Word's giant leap forward

by Andrew Savikas

Related link: http://www.oreilly.com/catalog/officexml/



One of the finest features of Adobe FrameMaker (long a favorite among tech publishers) is the MIF file format (MIF stands for Maker Interchange Format).

MIF is a lossless, ASCII representation of a FrameMaker file, and it's well document and easily parsed. Things that would be impossible or nearly so from the Frame UI are a walk in the park from MIF.

Though RTF can occasionally serve as a nearly lossless ASCII format for Word files, it's rather abstruse, and notoriously difficult to parse.

But with Word 2003, Microsoft has finally opened up their books, so to speak, providing a truly lossless ASCII file format that even bests MIF, by being XML. WordprocessingML is cumbersome, to say the least, but Word documents are complicated, cumbersome things, that need a lot of description. And while WordprocessingML won't ever be anyone's (except Redmond's) idea of a standard document format, it opens the floodgates for those of us who traffic in Word files.

For example, as I was reading through the excellent Office 2003 XML, I noticed a 7-line XSL stylesheet that removes all direct (not style-based) formatting from a Word document. Seven lines. No macros. No need even to open up Word. That's (finally) true batch processing in Word. For what I do, this is a much bigger deal than the Task Pane.

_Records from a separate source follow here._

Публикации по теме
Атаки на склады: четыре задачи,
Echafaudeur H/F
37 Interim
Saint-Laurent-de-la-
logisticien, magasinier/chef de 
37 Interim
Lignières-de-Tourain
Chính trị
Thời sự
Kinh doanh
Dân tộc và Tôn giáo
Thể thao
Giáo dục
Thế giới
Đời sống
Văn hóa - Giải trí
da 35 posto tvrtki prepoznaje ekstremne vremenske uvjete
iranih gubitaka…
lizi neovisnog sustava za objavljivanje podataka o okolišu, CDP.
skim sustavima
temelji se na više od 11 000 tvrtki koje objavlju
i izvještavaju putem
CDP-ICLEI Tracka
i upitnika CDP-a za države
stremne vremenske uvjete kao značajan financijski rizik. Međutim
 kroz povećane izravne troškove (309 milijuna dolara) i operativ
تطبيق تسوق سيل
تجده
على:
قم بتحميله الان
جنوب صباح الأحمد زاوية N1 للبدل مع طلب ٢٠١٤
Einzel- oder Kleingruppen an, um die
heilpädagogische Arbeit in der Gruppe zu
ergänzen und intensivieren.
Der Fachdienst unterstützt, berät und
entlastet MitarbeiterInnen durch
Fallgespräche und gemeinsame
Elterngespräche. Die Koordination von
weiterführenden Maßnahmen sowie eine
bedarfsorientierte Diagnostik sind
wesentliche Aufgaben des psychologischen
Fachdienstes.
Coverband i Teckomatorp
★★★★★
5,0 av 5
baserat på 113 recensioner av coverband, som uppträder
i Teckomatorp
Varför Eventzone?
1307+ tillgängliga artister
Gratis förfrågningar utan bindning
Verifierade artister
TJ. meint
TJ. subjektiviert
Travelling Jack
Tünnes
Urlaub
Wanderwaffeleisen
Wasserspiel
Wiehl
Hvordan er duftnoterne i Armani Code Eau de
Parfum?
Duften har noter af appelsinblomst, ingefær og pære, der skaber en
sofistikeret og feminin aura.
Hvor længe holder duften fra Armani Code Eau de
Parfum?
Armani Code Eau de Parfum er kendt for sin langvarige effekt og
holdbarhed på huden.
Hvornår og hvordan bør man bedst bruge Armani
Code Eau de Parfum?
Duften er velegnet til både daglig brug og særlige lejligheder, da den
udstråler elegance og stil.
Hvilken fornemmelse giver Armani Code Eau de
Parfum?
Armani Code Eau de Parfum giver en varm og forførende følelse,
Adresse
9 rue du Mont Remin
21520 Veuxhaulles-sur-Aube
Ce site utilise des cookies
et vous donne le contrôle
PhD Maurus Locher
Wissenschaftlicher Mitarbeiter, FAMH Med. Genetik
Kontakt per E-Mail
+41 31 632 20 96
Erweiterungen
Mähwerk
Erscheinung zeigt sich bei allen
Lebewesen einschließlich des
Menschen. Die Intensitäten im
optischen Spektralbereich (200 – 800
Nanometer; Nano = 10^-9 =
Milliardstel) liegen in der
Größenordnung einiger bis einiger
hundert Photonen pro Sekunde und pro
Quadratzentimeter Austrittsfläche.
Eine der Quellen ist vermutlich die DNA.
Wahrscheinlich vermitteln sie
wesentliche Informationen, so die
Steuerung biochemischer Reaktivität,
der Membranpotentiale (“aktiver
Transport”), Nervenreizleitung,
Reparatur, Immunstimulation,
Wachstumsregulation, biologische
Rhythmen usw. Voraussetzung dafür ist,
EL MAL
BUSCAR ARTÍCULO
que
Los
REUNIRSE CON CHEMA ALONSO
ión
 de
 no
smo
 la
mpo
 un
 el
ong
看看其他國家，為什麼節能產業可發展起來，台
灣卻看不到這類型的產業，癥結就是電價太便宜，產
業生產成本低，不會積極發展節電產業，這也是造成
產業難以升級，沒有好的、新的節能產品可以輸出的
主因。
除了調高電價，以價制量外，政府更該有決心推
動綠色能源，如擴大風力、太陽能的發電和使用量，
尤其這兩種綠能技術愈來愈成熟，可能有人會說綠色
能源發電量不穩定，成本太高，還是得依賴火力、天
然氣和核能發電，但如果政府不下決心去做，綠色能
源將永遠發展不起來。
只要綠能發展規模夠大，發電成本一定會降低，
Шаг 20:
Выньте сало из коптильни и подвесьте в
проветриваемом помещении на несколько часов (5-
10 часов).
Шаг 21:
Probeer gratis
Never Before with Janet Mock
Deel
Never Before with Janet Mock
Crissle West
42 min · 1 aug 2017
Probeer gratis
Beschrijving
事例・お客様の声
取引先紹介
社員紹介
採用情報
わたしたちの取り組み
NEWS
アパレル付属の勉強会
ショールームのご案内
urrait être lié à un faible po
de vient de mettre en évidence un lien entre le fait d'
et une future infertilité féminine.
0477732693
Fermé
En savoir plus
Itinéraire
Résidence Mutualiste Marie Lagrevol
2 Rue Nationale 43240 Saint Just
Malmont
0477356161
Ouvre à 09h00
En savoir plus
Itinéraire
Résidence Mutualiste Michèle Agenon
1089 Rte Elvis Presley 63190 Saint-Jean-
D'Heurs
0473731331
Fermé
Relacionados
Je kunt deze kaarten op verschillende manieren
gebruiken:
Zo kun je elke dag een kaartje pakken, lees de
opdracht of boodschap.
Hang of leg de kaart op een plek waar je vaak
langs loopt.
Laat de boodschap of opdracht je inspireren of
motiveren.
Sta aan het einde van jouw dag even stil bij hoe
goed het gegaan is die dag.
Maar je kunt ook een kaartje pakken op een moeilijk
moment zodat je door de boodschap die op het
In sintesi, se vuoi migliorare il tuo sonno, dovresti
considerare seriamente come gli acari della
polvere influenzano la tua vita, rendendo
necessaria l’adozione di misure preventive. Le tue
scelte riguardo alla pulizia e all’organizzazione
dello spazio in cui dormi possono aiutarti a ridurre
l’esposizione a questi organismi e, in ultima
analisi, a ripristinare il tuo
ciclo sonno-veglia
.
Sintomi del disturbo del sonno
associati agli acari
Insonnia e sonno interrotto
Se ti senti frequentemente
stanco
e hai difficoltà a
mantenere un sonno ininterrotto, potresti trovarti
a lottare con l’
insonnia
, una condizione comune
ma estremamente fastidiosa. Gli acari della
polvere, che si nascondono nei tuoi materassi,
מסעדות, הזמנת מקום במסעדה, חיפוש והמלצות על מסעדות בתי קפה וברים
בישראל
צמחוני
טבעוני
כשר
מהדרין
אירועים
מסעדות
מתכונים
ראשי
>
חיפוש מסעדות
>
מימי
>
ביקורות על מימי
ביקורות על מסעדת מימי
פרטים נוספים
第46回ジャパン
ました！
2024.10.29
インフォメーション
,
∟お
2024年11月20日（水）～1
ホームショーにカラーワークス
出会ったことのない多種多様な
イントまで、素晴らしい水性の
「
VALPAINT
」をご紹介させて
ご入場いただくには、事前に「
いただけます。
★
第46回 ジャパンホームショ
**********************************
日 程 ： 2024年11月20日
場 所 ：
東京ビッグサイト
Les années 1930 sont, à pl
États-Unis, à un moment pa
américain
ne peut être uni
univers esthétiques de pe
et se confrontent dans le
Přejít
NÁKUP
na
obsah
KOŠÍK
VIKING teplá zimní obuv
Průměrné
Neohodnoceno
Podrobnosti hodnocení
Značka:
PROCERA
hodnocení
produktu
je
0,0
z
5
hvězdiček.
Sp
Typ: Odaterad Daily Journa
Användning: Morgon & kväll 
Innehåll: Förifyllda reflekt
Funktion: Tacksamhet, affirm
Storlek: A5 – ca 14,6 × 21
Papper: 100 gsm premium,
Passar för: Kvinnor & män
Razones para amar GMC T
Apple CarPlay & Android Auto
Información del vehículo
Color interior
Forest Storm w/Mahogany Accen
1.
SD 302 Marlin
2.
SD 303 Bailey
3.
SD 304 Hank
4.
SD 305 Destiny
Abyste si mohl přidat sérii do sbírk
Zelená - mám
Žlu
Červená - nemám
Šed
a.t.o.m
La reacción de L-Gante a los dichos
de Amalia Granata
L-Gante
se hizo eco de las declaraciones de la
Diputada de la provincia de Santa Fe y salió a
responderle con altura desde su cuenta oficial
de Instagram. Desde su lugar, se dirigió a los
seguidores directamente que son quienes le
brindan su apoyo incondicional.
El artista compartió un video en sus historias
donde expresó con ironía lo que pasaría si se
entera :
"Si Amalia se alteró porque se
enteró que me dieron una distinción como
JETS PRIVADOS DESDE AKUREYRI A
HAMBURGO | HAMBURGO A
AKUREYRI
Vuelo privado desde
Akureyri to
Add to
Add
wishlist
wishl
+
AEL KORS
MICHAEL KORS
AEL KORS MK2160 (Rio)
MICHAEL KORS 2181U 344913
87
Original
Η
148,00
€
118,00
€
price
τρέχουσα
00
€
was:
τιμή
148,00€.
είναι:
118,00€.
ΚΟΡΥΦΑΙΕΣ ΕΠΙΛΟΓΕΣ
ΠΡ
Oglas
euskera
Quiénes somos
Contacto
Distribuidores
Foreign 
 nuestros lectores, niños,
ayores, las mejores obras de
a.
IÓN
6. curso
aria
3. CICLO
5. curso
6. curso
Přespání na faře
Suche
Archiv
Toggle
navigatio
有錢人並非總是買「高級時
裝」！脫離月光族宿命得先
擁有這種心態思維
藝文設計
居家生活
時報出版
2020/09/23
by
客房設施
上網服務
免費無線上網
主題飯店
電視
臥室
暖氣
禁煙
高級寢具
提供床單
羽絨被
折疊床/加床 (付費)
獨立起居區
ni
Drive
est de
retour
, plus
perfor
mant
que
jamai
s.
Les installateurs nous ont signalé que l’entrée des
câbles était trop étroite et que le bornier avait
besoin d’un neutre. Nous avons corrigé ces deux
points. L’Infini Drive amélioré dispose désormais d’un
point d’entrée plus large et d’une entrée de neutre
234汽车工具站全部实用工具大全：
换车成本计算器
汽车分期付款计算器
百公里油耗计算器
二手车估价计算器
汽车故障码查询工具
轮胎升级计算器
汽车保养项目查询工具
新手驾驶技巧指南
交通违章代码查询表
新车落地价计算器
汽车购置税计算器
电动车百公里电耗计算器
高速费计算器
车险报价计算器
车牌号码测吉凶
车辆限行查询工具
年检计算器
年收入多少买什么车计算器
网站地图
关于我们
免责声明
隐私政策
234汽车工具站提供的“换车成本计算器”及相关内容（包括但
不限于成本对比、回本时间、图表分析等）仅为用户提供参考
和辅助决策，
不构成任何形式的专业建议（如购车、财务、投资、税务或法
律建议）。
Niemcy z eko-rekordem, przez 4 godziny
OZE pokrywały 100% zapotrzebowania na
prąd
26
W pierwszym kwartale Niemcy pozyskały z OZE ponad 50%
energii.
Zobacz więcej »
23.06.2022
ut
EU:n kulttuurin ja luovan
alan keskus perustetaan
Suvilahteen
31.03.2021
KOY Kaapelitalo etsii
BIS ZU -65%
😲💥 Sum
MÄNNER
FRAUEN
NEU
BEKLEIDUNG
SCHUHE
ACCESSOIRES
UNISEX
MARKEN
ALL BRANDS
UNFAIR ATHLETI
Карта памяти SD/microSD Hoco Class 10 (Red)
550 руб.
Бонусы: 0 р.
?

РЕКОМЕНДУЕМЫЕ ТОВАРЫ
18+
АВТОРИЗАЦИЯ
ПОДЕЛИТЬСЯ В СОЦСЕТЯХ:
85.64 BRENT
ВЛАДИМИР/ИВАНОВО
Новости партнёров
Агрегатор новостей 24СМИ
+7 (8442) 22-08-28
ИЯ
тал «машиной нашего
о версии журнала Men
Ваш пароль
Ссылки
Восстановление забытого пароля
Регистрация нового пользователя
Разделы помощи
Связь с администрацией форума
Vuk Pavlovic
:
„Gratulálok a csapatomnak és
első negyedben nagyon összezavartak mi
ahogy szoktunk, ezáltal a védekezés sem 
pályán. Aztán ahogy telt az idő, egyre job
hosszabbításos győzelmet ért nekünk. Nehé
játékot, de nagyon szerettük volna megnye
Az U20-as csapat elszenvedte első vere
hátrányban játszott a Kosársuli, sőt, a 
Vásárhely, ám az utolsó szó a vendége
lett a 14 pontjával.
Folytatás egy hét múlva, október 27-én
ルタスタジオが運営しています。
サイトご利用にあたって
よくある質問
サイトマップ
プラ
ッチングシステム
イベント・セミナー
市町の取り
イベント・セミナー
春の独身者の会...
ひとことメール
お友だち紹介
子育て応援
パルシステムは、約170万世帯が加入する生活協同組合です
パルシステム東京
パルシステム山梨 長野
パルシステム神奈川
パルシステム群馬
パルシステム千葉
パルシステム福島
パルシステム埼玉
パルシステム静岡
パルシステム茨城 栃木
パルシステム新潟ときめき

Though much of the attention paid toward the XML features in Word XML has been about data exchange beteween Word and the rest of the world, I for one am more excited about what I can do to (and with) Word XML without ever leaving Office.

1 Comments

teejay
2004-06-11 07:14:22
great if people use the format
This sounds good, but requires that users actually save the files in that format. I don't see MS moving their default native save format to this in the near future.


Also what about embedded content - does it use xlink or does it embed binary or COM trash that requires you to be running windows (or a win32 API) in order to access them?